Michael John Fles (born 11 November 1936), known both as John Fles and Michael Fles, is an American poet, editor, musician and film personality. Professor David James referred to him as "the single most important promoter of underground film" in Los Angeles.

==Early life==
Michael John Fles was born to a Dutch father, George Fles, and a British mother, Pearl Rimel. As conscious communists, his parents had moved to the Soviet Union, where his father fell victim to Joseph Stalin's Great Purge. The mother, pregnant with Michael John, had left the Soviet Union to give birth in London. Mother and son later emigrated to the United States, where Pearl Rimel found employment in the aircraft industry. Michael John grew up in Los Angeles and Ojai, California, where he graduated from the Ojai Valley School in 1950.

== Career ==
===Beat poet and editor===
Fles studied philosophy at the University of Chicago, but did not graduate. While a student, he became the managing editor of the Chicago Review. In 1959 Fles was involved in the founding of the influential literary magazine Big Table. Later he was the editor of The Trembling Lamb, a one shot literary magazine that published Antonin Artaud's "Van Gogh: The Man Suicided by Society", LeRoi Jones's "The System of Dante's Inferno", and Carl Solomon's "Danish Impasse". In 1960 and 1961 he was a managing and contributing editor of Kulchur. During all these years he published his poetry far and wide.

===Film personality and musician===
In October 1963 he founded the Movies Round Midnight program at the Cinema Theatre at 1122 N. Western Ave. in Los Angeles, along with Mike Getz. He ran the program until 1965. From 1962 and into the 1980s he wrote over a dozen movie scripts, usually with co-authors.

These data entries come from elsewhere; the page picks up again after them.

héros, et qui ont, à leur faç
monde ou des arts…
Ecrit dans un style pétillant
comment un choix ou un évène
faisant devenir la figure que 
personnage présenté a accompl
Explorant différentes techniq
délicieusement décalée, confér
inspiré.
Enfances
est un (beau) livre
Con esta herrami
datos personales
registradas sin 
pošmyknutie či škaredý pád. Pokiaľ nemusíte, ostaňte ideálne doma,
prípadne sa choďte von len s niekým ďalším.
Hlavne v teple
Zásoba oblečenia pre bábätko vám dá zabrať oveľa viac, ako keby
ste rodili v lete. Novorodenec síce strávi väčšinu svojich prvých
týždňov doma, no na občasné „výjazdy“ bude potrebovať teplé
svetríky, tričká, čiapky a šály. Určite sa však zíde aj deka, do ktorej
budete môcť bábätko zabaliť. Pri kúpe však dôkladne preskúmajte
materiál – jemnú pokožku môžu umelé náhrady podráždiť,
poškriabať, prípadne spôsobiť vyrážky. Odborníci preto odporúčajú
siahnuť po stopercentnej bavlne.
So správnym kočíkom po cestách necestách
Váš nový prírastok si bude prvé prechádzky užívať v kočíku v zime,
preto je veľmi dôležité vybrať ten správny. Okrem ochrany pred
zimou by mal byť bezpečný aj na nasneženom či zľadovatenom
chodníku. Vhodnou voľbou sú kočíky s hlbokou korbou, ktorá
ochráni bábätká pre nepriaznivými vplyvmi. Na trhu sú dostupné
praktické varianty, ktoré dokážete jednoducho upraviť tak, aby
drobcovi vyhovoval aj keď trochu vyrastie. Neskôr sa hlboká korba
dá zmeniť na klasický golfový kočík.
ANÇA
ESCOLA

Since, Fles has been active as a musician and music therapist, in the US, Canada, Mexico, and Israel. He lives in Trinidad, California and is now retired.

==Bibliography==
===Poetry===
- 1957 – Arrow-less Alleys (Three Penny Press)
- 1957 – Beat and Beatific (Three Penny Press), with Gene Maslow
- 1958 – Testament (Three Penny Press)
- 1959 – Lawrence Lies Crucified (Three Penny Press)
- 1964 – Doon Glyn, Summer 1963 (self-published)

===Fiction===
- 1958 – The Man Who Lived Underground (unpublished screenplay), with John Evans after a story by Richard Wright

===Nonfiction===
- 1960 – "The End of the Affair, or Beyond the Beat Generation", Village Voice 6 (8) (15 Dec): 4, 12.
- 1960 – "The Root", Kulchur 1960 (Spring): 39–41
- 1961 – "The Great Chicago Poetry Reading", Swank 8 (1) (March) 65–68, 70.
- 1961 – "Uncle Bill Burroughs' Guided Tour: Naked Lunch", Swank 8 (3) (July): 50.
- 1963 – Fles, John (2015). "Alternative Projections: Experimental Film in Los Angeles, 1945-1980"
- 1963 – "Are Movies Junk?", Film Culture 29, republished as Fles, John (2015). "Alternative Projections: Experimental Film in Los Angeles, 1945-1980"
- 1964 – Fles, John (2015). "Alternative Projections: Experimental Film in Los Angeles, 1945-1980"
- 1995 – "Sound Wave Mirror", chapter 11 in Kenny CB (editor): Listening, Playing, Creating: Essays on the Power of Sound. Albany, New York: State University of New York Press.